I spoke with two Fort Worth nutritionists, Dabney Poorter and Danae Fenti, to find out what exactly we are drinking. Let's start with the milk available in U.S. grocery stores, which is pasteurized. Poorter said milk is naturally full of vitamins like thiamin, riboflavin and vitamin B12, and small amounts of niacin, pantothenic acid, vitamin B6, vitamin C and foliate. It also has bacteria (mostly good) and enzymes that aid in the digestion of milk. Fenti said our gut is its own little ecosystem, and these things help it thrive.
In an attempt to make milk safer, it is boiled and then cooled, also known as pasteurization, to kill most bacteria and make most enzymes inactive. Fenti said the process actually gets rid of the good fat, vitamins and natural calcium. It is then fortified by synthetic calcium and Vitamin D.
"It is not helping people but causing a deficiency in calcium," Fenti said. "In pasteurized milk, they fortify it with vitamin D because it is stripped, but it is synthetic so the body doesn't know what to do with it."

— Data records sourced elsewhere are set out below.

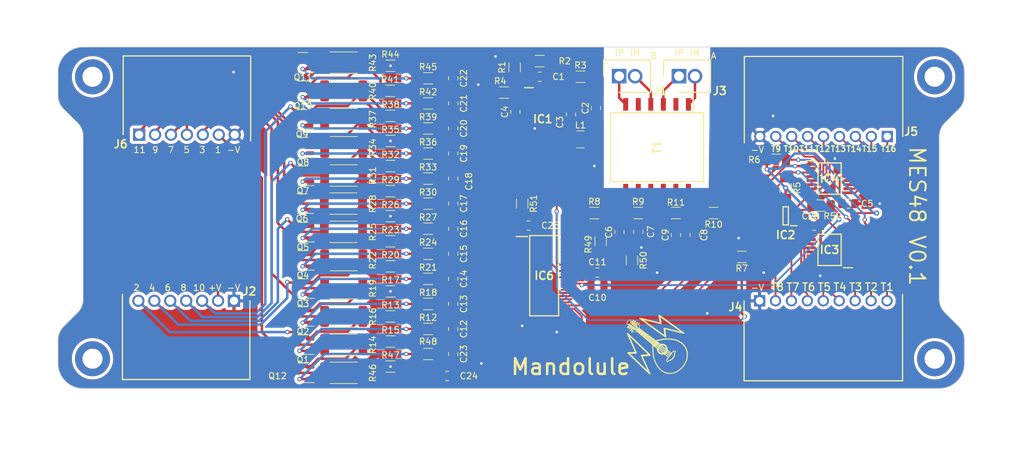
<source format=kicad_pcb>
(kicad_pcb
	(version 20240108)
	(generator "pcbnew")
	(generator_version "8.0")
	(general
		(thickness 1.6)
		(legacy_teardrops no)
	)
	(paper "A4")
	(layers
		(0 "F.Cu" signal)
		(31 "B.Cu" signal)
		(32 "B.Adhes" user "B.Adhesive")
		(33 "F.Adhes" user "F.Adhesive")
		(34 "B.Paste" user)
		(35 "F.Paste" user)
		(36 "B.SilkS" user "B.Silkscreen")
		(37 "F.SilkS" user "F.Silkscreen")
		(38 "B.Mask" user)
		(39 "F.Mask" user)
		(40 "Dwgs.User" user "User.Drawings")
		(41 "Cmts.User" user "User.Comments")
		(42 "Eco1.User" user "User.Eco1")
		(43 "Eco2.User" user "User.Eco2")
		(44 "Edge.Cuts" user)
		(45 "Margin" user)
		(46 "B.CrtYd" user "B.Courtyard")
		(47 "F.CrtYd" user "F.Courtyard")
		(48 "B.Fab" user)
		(49 "F.Fab" user)
		(50 "User.1" user)
		(51 "User.2" user)
		(52 "User.3" user)
		(53 "User.4" user)
		(54 "User.5" user)
		(55 "User.6" user)
		(56 "User.7" user)
		(57 "User.8" user)
		(58 "User.9" user)
	)
	(setup
		(stackup
			(layer "F.SilkS"
				(type "Top Silk Screen")
			)
			(layer "F.Paste"
				(type "Top Solder Paste")
			)
			(layer "F.Mask"
				(type "Top Solder Mask")
				(color "Red")
				(thickness 0.01)
			)
			(layer "F.Cu"
				(type "copper")
				(thickness 0.035)
			)
			(layer "dielectric 1"
				(type "core")
				(color "FR4 natural")
				(thickness 1.51)
				(material "FR4")
				(epsilon_r 4.5)
				(loss_tangent 0.02)
			)
			(layer "B.Cu"
				(type "copper")
				(thickness 0.035)
			)
			(layer "B.Mask"
				(type "Bottom Solder Mask")
				(color "Red")
				(thickness 0.01)
			)
			(layer "B.Paste"
				(type "Bottom Solder Paste")
			)
			(layer "B.SilkS"
				(type "Bottom Silk Screen")
			)
			(copper_finish "None")
			(dielectric_constraints no)
		)
		(pad_to_mask_clearance 0)
		(allow_soldermask_bridges_in_footprints no)
		(pcbplotparams
			(layerselection 0x00010fc_ffffffff)
			(plot_on_all_layers_selection 0x0000000_00000000)
			(disableapertmacros no)
			(usegerberextensions no)
			(usegerberattributes yes)
			(usegerberadvancedattributes yes)
			(creategerberjobfile yes)
			(dashed_line_dash_ratio 12.000000)
			(dashed_line_gap_ratio 3.000000)
			(svgprecision 4)
			(plotframeref no)
			(viasonmask no)
			(mode 1)
			(useauxorigin no)
			(hpglpennumber 1)
			(hpglpenspeed 20)
			(hpglpendiameter 15.000000)
			(pdf_front_fp_property_popups yes)
			(pdf_back_fp_property_popups yes)
			(dxfpolygonmode yes)
			(dxfimperialunits yes)
			(dxfusepcbnewfont yes)
			(psnegative no)
			(psa4output no)
			(plotreference yes)
			(plotvalue yes)
			(plotfptext yes)
			(plotinvisibletext no)
			(sketchpadsonfab no)
			(subtractmaskfromsilk no)
			(outputformat 1)
			(mirror no)
			(drillshape 0)
			(scaleselection 1)
			(outputdirectory "../../../../BASTIE/Cartes Artemiz/Cirly/BMS/")
		)
	)
	(net 0 "")
	(net 1 "/FB")
	(net 2 "+5V")
	(net 3 "Net-(IC1-SW)")
	(net 4 "Net-(IC1-BOOST)")
	(net 5 "Net-(IC1-VIN)")
	(net 6 "-VDC")
	(net 7 "Net-(C6-Pad2)")
	(net 8 "Net-(T1-SEC2_2)")
	(net 9 "Net-(C8-Pad2)")
	(net 10 "Net-(T1-SEC1_2)")
	(net 11 "/VREF2")
	(net 12 "Net-(IC6-VREF1)")
	(net 13 "/C2")
	(net 14 "/C1")
	(net 15 "/C3")
	(net 16 "/C4")
	(net 17 "/C5")
	(net 18 "/C6")
	(net 19 "/C7")
	(net 20 "/C8")
	(net 21 "/C9")
	(net 22 "/C10")
	(net 23 "/C11")
	(net 24 "/C12")
	(net 25 "/C0")
	(net 26 "Net-(IC6-V+)")
	(net 27 "unconnected-(IC1-NC_1-Pad3)")
	(net 28 "/Enable")
	(net 29 "unconnected-(IC1-NC_2-Pad5)")
	(net 30 "unconnected-(IC1-NC_3-Pad7)")
	(net 31 "unconnected-(IC1-NC_4-Pad10)")
	(net 32 "unconnected-(IC1-NC_5-Pad12)")
	(net 33 "unconnected-(IC1-PG-Pad14)")
	(net 34 "unconnected-(IC1-NC_6-Pad15)")
	(net 35 "Net-(IC1-RT)")
	(net 36 "Net-(IC2--IN)")
	(net 37 "Net-(IC2-+IN)")
	(net 38 "unconnected-(IC2-~{SHDN}-Pad5)")
	(net 39 "/SCL")
	(net 40 "/SDA")
	(net 41 "/T1")
	(net 42 "/T2")
	(net 43 "/T3")
	(net 44 "/T4")
	(net 45 "/T8")
	(net 46 "/T7")
	(net 47 "/T6")
	(net 48 "/T5")
	(net 49 "/T9")
	(net 50 "/T10")
	(net 51 "/T11")
	(net 52 "/T12")
	(net 53 "/T16")
	(net 54 "/T15")
	(net 55 "/T14")
	(net 56 "/T13")
	(net 57 "/S12")
	(net 58 "/S11")
	(net 59 "/S10")
	(net 60 "/S9")
	(net 61 "/S8")
	(net 62 "/S7")
	(net 63 "/S6")
	(net 64 "/S5")
	(net 65 "/S4")
	(net 66 "/S3")
	(net 67 "/S2")
	(net 68 "/S1")
	(net 69 "/Therm_ADC")
	(net 70 "unconnected-(IC6-GPIO2-Pad28)")
	(net 71 "unconnected-(IC6-GPIO3-Pad29)")
	(net 72 "unconnected-(IC6-WDT-Pad39)")
	(net 73 "/IMA")
	(net 74 "/IPA")
	(net 75 "unconnected-(IC6-SDI_(NC)-Pad43)")
	(net 76 "unconnected-(IC6-SDO_(NC)-Pad44)")
	(net 77 "Net-(IC6-IBIAS)")
	(net 78 "Net-(IC6-ICMP)")
	(net 79 "/IMB")
	(net 80 "/IPB")
	(net 81 "+BATT")
	(net 82 "/Cell 10")
	(net 83 "/Cell 8")
	(net 84 "/Cell 6")
	(net 85 "/Cell 4")
	(net 86 "/Cell 2")
	(net 87 "/Cell 11")
	(net 88 "/Cell 9")
	(net 89 "/Cell 7")
	(net 90 "/Cell 5")
	(net 91 "/Cell 3")
	(net 92 "/Cell 1")
	(net 93 "Net-(Q1-G)")
	(net 94 "Net-(Q1-D)")
	(net 95 "Net-(Q2-G)")
	(net 96 "Net-(Q2-D)")
	(net 97 "Net-(Q3-G)")
	(net 98 "Net-(Q3-D)")
	(net 99 "Net-(Q4-G)")
	(net 100 "Net-(Q4-D)")
	(net 101 "Net-(Q5-G)")
	(net 102 "Net-(Q5-D)")
	(net 103 "Net-(Q6-G)")
	(net 104 "Net-(Q6-D)")
	(net 105 "Net-(Q7-G)")
	(net 106 "Net-(Q7-D)")
	(net 107 "Net-(Q8-G)")
	(net 108 "Net-(Q8-D)")
	(net 109 "Net-(Q9-G)")
	(net 110 "Net-(Q9-D)")
	(net 111 "Net-(Q10-G)")
	(net 112 "Net-(Q10-D)")
	(net 113 "Net-(Q11-G)")
	(net 114 "Net-(Q11-D)")
	(net 115 "Net-(Q12-G)")
	(net 116 "Net-(Q12-D)")
	(net 117 "Net-(J3-Pin_2)")
	(net 118 "unconnected-(T1-PRI1_2-Pad2)")
	(net 119 "Net-(J3-Pin_1)")
	(net 120 "Net-(J1-Pin_2)")
	(net 121 "unconnected-(T1-PRI2_2-Pad5)")
	(net 122 "Net-(J1-Pin_1)")
	(footprint "EPSA:RHDR2W97P0X254_1X2_654X508X1379P" (layer "F.Cu") (at 163 68.155))
	(footprint "Capacitor_SMD:C_0805_2012Metric_Pad1.18x1.45mm_HandSolder" (layer "F.Cu") (at 127 96.5 -90))
	(footprint "Resistor_SMD:R_1206_3216Metric_Pad1.30x1.75mm_HandSolder" (layer "F.Cu") (at 117 74.5))
	(footprint (layer "F.Cu") (at 203.75 113.25))
	(footprint "Inductor_SMD:L_1210_3225Metric_Pad1.42x2.65mm_HandSolder" (layer "F.Cu") (at 147.288 78.25))
	(footprint "EPSA:SOP50P780X200-48N" (layer "F.Cu") (at 141.5 100))
	(footprint "Resistor_SMD:R_1206_3216Metric_Pad1.30x1.75mm_HandSolder" (layer "F.Cu") (at 117 82.5))
	(footprint "Resistor_SMD:R_1206_3216Metric_Pad1.30x1.75mm_HandSolder" (layer "F.Cu") (at 173 97 180))
	(footprint "Resistor_SMD:R_1206_3216Metric_Pad1.30x1.75mm_HandSolder" (layer "F.Cu") (at 123 96.5))
	(footprint "Resistor_SMD:R_1206_3216Metric_Pad1.30x1.75mm_HandSolder" (layer "F.Cu") (at 117 94.5))
	(footprint "Resistor_SMD:R_2512_6332Metric_Pad1.40x3.35mm_HandSolder" (layer "F.Cu") (at 109.55 115.5 180))
	(footprint "EPSA:SOP65P640X120-16N" (layer "F.Cu") (at 187 95.875 180))
	(footprint "Capacitor_SMD:C_0805_2012Metric_Pad1.18x1.45mm_HandSolder" (layer "F.Cu") (at 127 84.5 -90))
	(footprint "Resistor_SMD:R_1206_3216Metric_Pad1.30x1.75mm_HandSolder" (layer "F.Cu") (at 123 108.5))
	(footprint "EPSA:SOT-23-3" (layer "F.Cu") (at 103.05 65.95 180))
	(footprint (layer "F.Cu") (at 69.5 113.25))
	(footprint "Capacitor_SMD:C_0805_2012Metric_Pad1.18x1.45mm_HandSolder" (layer "F.Cu") (at 140.788 68.25))
	(footprint "Resistor_SMD:R_1206_3216Metric_Pad1.30x1.75mm_HandSolder" (layer "F.Cu") (at 138 88.5 -90))
	(footprint "Capacitor_SMD:C_0805_2012Metric_Pad1.18x1.45mm_HandSolder" (layer "F.Cu") (at 162.5 93.5 90))
	(footprint "Capacitor_SMD:C_0805_2012Metric_Pad1.18x1.45mm_HandSolder" (layer "F.Cu") (at 127 108.5 -90))
	(footprint "Resistor_SMD:R_1206_3216Metric_Pad1.30x1.75mm_HandSolder" (layer "F.Cu") (at 117 66.5))
	(footprint "Capacitor_SMD:C_0805_2012Metric_Pad1.18x1.45mm_HandSolder" (layer "F.Cu") (at 127 88.5 -90))
	(footprint "Resistor_SMD:R_1206_3216Metric_Pad1.30x1.75mm_HandSolder" (layer "F.Cu") (at 117 110.5))
	(footprint "Resistor_SMD:R_1206_3216Metric_Pad1.30x1.75mm_HandSolder" (layer "F.Cu") (at 123 92.5))
	(footprint "EPSA:SOT95P280X100-6N" (layer "F.Cu") (at 180 90.45 180))
	(footprint "Capacitor_SMD:C_0805_2012Metric_Pad1.18x1.45mm_HandSolder" (layer "F.Cu") (at 149.75 73.25 90))
	(footprint "Resistor_SMD:R_1206_3216Metric_Pad1.30x1.75mm_HandSolder" (layer "F.Cu") (at 150.5 94.5 90))
	(footprint "Capacitor_SMD:C_0805_2012Metric_Pad1.18x1.45mm_HandSolder" (layer "F.Cu") (at 127 112.5 -90))
	(footprint "Resistor_SMD:R_1206_3216Metric_Pad1.30x1.75mm_HandSolder" (layer "F.Cu") (at 185.633538 88.818599 180))
	(footprint "Resistor_SMD:R_2512_6332Metric_Pad1.40x3.35mm_HandSolder" (layer "F.Cu") (at 109.55 66 180))
	(footprint "Capacitor_SMD:C_0805_2012Metric_Pad1.18x1.45mm_HandSolder" (layer "F.Cu") (at 139 92))
	(footprint "Resistor_SMD:R_2512_6332Metric_Pad1.40x3.35mm_HandSolder" (layer "F.Cu") (at 109.55 102 180))
	(footprint "Resistor_SMD:R_2512_6332Metric_Pad1.40x3.35mm_HandSolder" (layer "F.Cu") (at 109.55 84 180))
	(footprint "Resistor_SMD:R_1206_3216Metric_Pad1.30x1.75mm_HandSolder" (layer "F.Cu") (at 147.288 68.25))
	(footprint "Capacitor_SMD:C_0805_2012Metric_Pad1.18x1.45mm_HandSolder" (layer "F.Cu") (at 150 99.5))
	(footprint "Capacitor_SMD:C_0805_2012Metric_Pad1.18x1.45mm_HandSolder" (layer "F.Cu") (at 127 104.5 -90))
	(footprint "Resistor_SMD:R_1206_3216Metric_Pad1.30x1.75mm_HandSolder" (layer "F.Cu") (at 123 88.5))
	(footprint "EPSA:SHDRRA9W69P0X254_1X9_2527X1359X741P" (layer "F.Cu") (at 196.2 77.775))
	(footprint "Resistor_SMD:R_2512_6332Metric_Pad1.40x3.35mm_HandSolder" (layer "F.Cu") (at 109.55 97.5 180))
	(footprint "Resistor_SMD:R_1206_3216Metric_Pad1.30x1.75mm_HandSolder" (layer "F.Cu") (at 162.5 90 180))
	(footprint "Capacitor_SMD:C_0805_2012Metric_Pad1.18x1.45mm_HandSolder" (layer "F.Cu") (at 127 68.5 -90))
	(footprint "Resistor_SMD:R_1206_3216Metric_Pad1.30x1.75mm_HandSolder"
		(layer "F.Cu")
		(uuid "757c0dc7-0f42-4288-9095-96a78fe9c1dc")
		(at 123 72.5)
		(descr "Resistor SMD 1206 (3216 Metric), square (rectangular) end terminal, IPC_7351 nominal with elongated pad for handsoldering. (Body size source: IPC-SM-782 page 72, https://www.pcb-3d.com/wordpress/wp-content/uploads/ipc-sm-782a_amendment_1_and_2.pdf), generated with kicad-footprint-generator")
		(tags "resistor handsolder")
		(property "Reference" "R42"
			(at 0 -1.82 0)
			(layer "F.SilkS")
			(uuid "d8dcc4a5-00c4-4521-b792-1d5bccaa6b26")
			(effects
				(font
					(size 1 1)
					(thickness 0.15)
				)
			)
		)
		(property "Value" "3.3K"
			(at 0 1.82 0)
			(layer "F.Fab")
			(uuid "b0d56dde-33ce-4ee0-bac6-de8810207fac")
			(effects
				(font
					(size 1 1)
					(thickness 0.15)
				)
			)
		)
		(property "Footprint" "Resistor_SMD:R_1206_3216Metric_Pad1.30x1.75mm_HandSolder"
			(at 0 0 0)
			(unlocked yes)
			(layer "F.Fab")
			(hide yes)
			(uuid "de5d5b39-b82f-49f7-8571-5bf50c38435d")
			(effects
				(font
					(size 1.27 1.27)
				)
			)
		)
		(property "Datasheet" ""
			(at 0 0 0)
			(unlocked yes)
			(layer "F.Fab")
			(hide yes)
			(uuid "22529715-dc26-4f68-b0af-13df759ab577")
			(effects
				(font
					(size 1.27 1.27)
				)
			)
		)
		(property "Description" "Resistor"
			(at 0 0 0)
			(unlocked yes)
			(layer "F.Fab")
			(hide yes)
			(uuid "981322c7-eb9f-4be9-aaf0-58b429e8aec7")
			(effects
				(font
					(size 1.27 1.27)
				)
			)
		)
		(path "/4673a84c-b824-45fa-bd52-d27fd37e16d0")
		(sheetfile "BMS V1.0.kicad_sch")
		(attr smd)
		(fp_line
			(start -0.727064 -0.91)
			(end 0.727064 -0.91)
			(stroke
				(width 0.12)
				(type solid)
			)
			(layer "F.SilkS")
			(uuid "0d46d646-5dde-48b0-ab99-0048a78b187a")
		)
		(fp_line
			(start -0.727064 0.91)
			(end 0.727064 0.91)
			(stroke
				(width 0.12)
				(type solid)
			)
			(layer "F.SilkS")
			(uuid "a27188e6-e837-486d-814f-e3f5e996cc49")
		)
		(fp_line
			(start -2.45 -1.12)
			(end 2.45 -1.12)
			(stroke
				(width 0.05)
				(type solid)
			)
			(layer "F.CrtYd")
			(uuid "e2c13c83-a141-4218-b563-31e18238a5e0")
		)
		(fp_line
			(start -2.45 1.12)
			(end -2.45 -1.12)
			(stroke
				(width 0.05)
				(type solid)
			)
			(layer "F.CrtYd")
			(uuid "9a7997ad-aa31-4a21-9372-91cb1efd72af")
		)
		(fp_line
			(start 2.45 -1.12)
			(end 2.45 1.12)
			(stroke
				(width 0.05)
				(type solid)
			)
			(layer "F.CrtYd")
			(uuid "7d459c72-33f2-49c6-81ff-33d5f29959fe")
		)
		(fp_line
			(start 2.45 1.12)
			(end -2.45 1.12)
			(stroke
				(width 0.05)
				(type solid)
			)
			(layer "F.CrtYd")
			(uuid "4865a201-0fba-48ab-818c-9ef9a25df17b")
		)
		(fp_line
			(start -1.6 -0.8)
			(end 1.6 -0.8)
			(stroke
				(width 0.1)
				(type solid)
			)
			(layer "F.Fab")
			(uuid "dc220b1c-a482-4a7d-b50b-d041b973e5c7")
		)
		(fp_line
			(start -1.6 0.8)
			(end -1.6 -0.8)
			(stroke
				(width 0.1)
				(type solid)
			)
			(layer "F.Fab")
			(uuid "bb46cd13-5665-47c1-b341-58dcdfcb9af6")
		)
		(fp_line
			(start 1.6 -0.8)
			(end 1.6 0.8)
			(stroke
				(width 0.1)
				(type solid)
			)
			(layer "F.Fab")
			(uuid "600ec95a-05c3-4a22-9a62-8c0b9b125ae2")
		)
		(fp_line
			(start 1.6 0.8)
			(end -1.6 0.8)
			(stroke
				(width 0.1)
				(type solid)
			)
			(layer "F.Fab")
			(uuid "e18bf955-414b-4697-90e5-aae4d6c2b830")
		)
		(fp_text user "${REFERENCE}"
			(at 0 0 0)
			(layer "F.Fab")
			(uuid "a8b2ef22-cdeb-466f-8d71-d3886014c709")
			(effects
				(font
					(size 0.8 0.8)
					(thickness 0.12)
				)
			)
		)
		(pad "1" smd roundrect
			(at -1.55 0)
			(size 1.3 1.75)
			(layers "F.Cu" "F.Paste" "F.Mask")
			(roundrect_rratio 0.1923076923)
			(net 111 "Net-(Q10-G)")
			(pintype "passive")
			(uuid "bb9cf051-02cc-4193-8331-4b2ed4e352e0")
		)
		(pad "2" smd roundrect
			(at 1.55 0)
			(size 1.3 1.75)
			(lay
... [823855 chars truncated]
</source>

She said pasteurized milk also has a lot of growth hormones to increase milk production in cows and antibiotics to keep cows infection-free in unhealthy and close living quarters. Both chemicals make their way into the milk. We just don't know how much. The New York Times reported in 2011 that federal inspectors with the Food and Drug Administration found illegal amounts of antibiotics in older dairy cows. Worried about how much of those medicines and other chemicals were getting into consumers" milk, the F.D.A. attempted testing, but the dairy industry fought back.
The U.S. dairy industry is powerful and wealthy. Its aggressive advertising campaign has inundated us for years. You are probably familiar with the "Got Milk?" ads making claims of stronger bones and beauty because of the vitamin D and calcium. We see beautiful celebrities in all the magazine ads posing with a milk mustache, but studies tell a different story.
Another New York Times" article by its Upshot columnist Aaron E. Carroll points to recent scientific research in his 2014 article proving milk not only doesn't decrease the risk of bone fractures in both men and women, but also increased in women. It also increased overall health risks for both men and women.
Fenti said people don't have to drink milk because many hearty greens like kale, spinach or Swiss chard are packed with calcium. She drinks raw goat's milk as well. She even makes a funny point: Cows have four stomachs and their milk is produced for calves that also have four stomachs. People don't have four stomachs.